On COPPA 2.0, Castor took issue with the fact that many companies would only be subjected to some of its requirements if they have “actual knowledge” that children are accessing their sites, an extension of an existing standard that critics have long argued lets platforms feign ignorance to dodge accountability.
“That’s basically preserving or maintaining the status quo,” witness Kate Ruane, director of the Center for Democracy and Technology’s Free Expression Project, told Castor during the hearing.
Leaders of the more expansive version of the bills in the Senate, including Sens. Marsha Blackburn (R-TN) and Ed Markey (D-MA), have also spoken critically of the new House iterations.
While many of these lawmakers voiced reservations about earlier House versions of KOSA and COPPA 2.0 that were advanced by the panel last year, their denunciations on Tuesday were far more decisive.
Democratic lawmakers also panned the GOP-led committee’s approach to state regulation across many of the bills under consideration, arguing it would override far too many state-level child safety laws.
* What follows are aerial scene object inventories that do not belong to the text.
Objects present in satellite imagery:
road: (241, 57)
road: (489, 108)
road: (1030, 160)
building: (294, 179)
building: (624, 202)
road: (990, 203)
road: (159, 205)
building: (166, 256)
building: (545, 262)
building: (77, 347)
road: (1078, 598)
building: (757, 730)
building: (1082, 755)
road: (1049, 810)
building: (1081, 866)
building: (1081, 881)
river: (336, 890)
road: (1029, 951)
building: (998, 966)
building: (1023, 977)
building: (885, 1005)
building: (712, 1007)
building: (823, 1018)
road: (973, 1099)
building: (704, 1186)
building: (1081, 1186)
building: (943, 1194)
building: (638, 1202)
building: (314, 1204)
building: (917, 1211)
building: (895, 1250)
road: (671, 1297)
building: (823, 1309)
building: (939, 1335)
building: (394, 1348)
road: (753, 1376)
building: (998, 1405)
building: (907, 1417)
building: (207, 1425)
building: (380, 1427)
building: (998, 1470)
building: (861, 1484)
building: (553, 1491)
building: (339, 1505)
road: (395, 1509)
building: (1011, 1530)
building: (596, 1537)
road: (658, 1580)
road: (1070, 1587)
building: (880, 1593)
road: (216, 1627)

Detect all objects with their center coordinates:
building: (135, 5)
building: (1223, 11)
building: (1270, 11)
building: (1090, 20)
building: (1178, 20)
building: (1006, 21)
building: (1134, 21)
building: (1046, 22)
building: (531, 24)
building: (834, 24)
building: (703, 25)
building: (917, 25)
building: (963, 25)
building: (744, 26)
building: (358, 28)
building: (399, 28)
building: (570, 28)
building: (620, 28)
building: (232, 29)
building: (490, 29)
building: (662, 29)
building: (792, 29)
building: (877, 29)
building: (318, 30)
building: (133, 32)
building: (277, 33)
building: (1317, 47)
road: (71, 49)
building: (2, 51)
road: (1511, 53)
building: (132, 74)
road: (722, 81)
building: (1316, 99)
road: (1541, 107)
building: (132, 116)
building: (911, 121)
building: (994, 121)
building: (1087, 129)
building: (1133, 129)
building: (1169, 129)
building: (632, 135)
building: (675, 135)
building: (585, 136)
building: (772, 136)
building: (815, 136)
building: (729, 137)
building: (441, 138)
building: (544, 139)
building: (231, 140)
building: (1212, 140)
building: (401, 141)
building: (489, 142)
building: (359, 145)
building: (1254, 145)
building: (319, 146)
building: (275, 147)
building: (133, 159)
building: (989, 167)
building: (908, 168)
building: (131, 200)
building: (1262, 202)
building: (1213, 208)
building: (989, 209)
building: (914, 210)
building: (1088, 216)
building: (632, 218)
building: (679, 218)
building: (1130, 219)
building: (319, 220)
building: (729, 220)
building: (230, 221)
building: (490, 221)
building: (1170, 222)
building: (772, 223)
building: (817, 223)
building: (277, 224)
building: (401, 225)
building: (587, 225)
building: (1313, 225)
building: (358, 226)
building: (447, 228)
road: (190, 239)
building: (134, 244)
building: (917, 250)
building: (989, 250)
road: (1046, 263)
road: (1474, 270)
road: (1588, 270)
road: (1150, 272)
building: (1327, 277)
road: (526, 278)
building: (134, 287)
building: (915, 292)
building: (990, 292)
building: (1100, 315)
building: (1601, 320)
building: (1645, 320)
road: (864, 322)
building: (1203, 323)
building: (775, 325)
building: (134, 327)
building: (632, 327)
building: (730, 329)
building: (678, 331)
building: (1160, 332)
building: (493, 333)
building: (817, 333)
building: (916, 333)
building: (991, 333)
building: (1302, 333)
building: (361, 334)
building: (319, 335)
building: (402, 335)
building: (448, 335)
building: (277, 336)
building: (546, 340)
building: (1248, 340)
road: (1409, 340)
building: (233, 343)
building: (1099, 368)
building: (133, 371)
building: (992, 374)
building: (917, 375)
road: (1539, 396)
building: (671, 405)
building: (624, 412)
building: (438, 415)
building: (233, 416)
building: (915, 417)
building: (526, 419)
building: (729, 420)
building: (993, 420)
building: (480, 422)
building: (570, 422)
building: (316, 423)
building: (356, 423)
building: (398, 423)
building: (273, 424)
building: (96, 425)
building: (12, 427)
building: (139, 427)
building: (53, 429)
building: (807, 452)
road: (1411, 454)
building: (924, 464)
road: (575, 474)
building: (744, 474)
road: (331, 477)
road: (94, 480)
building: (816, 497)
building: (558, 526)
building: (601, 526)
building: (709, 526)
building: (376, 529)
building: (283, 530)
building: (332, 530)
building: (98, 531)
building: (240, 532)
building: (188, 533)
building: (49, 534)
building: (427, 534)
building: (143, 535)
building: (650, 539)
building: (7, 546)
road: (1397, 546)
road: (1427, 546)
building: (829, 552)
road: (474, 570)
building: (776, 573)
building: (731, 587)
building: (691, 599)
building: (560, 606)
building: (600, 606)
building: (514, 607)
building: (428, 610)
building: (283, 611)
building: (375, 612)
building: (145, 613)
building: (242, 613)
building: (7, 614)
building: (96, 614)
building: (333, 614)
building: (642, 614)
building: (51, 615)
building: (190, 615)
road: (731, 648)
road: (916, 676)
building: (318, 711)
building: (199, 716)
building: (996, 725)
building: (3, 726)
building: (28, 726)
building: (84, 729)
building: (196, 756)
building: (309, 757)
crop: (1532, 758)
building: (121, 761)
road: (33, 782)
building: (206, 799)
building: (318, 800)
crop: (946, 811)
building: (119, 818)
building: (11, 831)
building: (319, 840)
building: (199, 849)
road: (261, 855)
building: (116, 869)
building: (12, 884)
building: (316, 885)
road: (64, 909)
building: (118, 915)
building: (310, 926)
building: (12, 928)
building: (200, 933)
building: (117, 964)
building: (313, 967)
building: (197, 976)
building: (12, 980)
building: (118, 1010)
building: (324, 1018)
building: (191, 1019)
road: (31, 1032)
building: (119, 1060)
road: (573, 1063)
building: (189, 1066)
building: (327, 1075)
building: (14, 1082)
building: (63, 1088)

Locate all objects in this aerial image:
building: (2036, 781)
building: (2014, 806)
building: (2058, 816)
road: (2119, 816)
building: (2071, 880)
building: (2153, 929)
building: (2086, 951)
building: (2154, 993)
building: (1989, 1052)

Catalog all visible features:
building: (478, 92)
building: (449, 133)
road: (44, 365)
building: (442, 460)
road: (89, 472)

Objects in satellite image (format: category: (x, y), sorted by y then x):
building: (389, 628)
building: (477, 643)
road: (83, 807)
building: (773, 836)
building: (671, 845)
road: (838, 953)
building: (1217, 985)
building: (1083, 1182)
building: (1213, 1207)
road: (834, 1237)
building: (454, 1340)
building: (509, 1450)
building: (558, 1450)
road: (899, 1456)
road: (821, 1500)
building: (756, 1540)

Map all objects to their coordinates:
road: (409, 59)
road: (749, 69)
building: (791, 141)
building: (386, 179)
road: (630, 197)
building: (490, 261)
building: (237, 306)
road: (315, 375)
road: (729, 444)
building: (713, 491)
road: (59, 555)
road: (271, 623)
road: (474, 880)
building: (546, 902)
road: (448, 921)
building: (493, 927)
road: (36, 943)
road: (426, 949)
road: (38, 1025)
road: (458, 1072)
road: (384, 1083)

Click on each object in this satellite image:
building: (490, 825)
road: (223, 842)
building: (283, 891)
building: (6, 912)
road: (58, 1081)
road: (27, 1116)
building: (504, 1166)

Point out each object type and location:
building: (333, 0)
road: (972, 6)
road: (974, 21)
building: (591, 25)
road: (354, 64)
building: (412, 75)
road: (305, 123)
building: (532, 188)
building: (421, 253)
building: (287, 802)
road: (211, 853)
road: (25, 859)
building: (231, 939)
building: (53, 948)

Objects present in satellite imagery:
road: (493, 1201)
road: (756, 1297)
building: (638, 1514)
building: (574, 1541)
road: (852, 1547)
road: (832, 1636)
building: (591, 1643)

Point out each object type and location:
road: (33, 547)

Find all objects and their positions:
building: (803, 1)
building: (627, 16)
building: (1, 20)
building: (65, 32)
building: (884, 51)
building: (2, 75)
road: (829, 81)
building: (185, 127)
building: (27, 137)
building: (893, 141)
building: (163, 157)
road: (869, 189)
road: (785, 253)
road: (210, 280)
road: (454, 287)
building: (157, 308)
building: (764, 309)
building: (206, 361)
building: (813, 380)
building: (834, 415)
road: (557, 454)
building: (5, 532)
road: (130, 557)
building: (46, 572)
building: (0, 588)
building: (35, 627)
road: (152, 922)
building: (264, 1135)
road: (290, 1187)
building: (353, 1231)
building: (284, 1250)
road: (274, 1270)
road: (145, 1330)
CDT’s Ruane said she feared the broad preemption language sought by Republicans could lead to “children having less protections at the state level than they do today.”
Democrats also voiced concern that weakened national standards would put an even greater spotlight on the enforcement efforts of the Federal Trade Commission, which has seen its workforce slashed under the Trump administration and is currently operating without any Democratic commissioners.
“Today we will be talking about all the things we want and need the FTC to do to protect kids online, but who will be doing that work: the remaining employees at the FTC who are already stretched too thin?” said Rep. Kevin Mullin (D-CA).
Energy and Commerce Chairman Brett Guthrie (R-KY) suggested KOSA had been tweaked to address concerns raised by members on both sides of the aisle. Efforts to pass KOSA and COPPA 2.0 flamed out in dramatic fashion last year after top Republicans spoke out against the push.
In preemptive defense of the measures, the committee’s Republican leadership kicked off the hearing by arguing that their bills had been carefully crafted to withstand legal scrutiny, particularly in light of recent court decisions striking down a raft of child online safety laws at the state level.
Guthrie said the bills were “curated to withstand constitutional challenges,” adding, “A law that gets struck down protects no one, and if that happened, we'd fail to protect the very children we're here to protect.”
Bilirakis echoed the remarks: “Laws with good intentions have been struck down for violating the First Amendment. We are learning from those experiences because a law that gets struck down in court does not protect a child, and the status quo is unacceptable as far as I’m concerned.”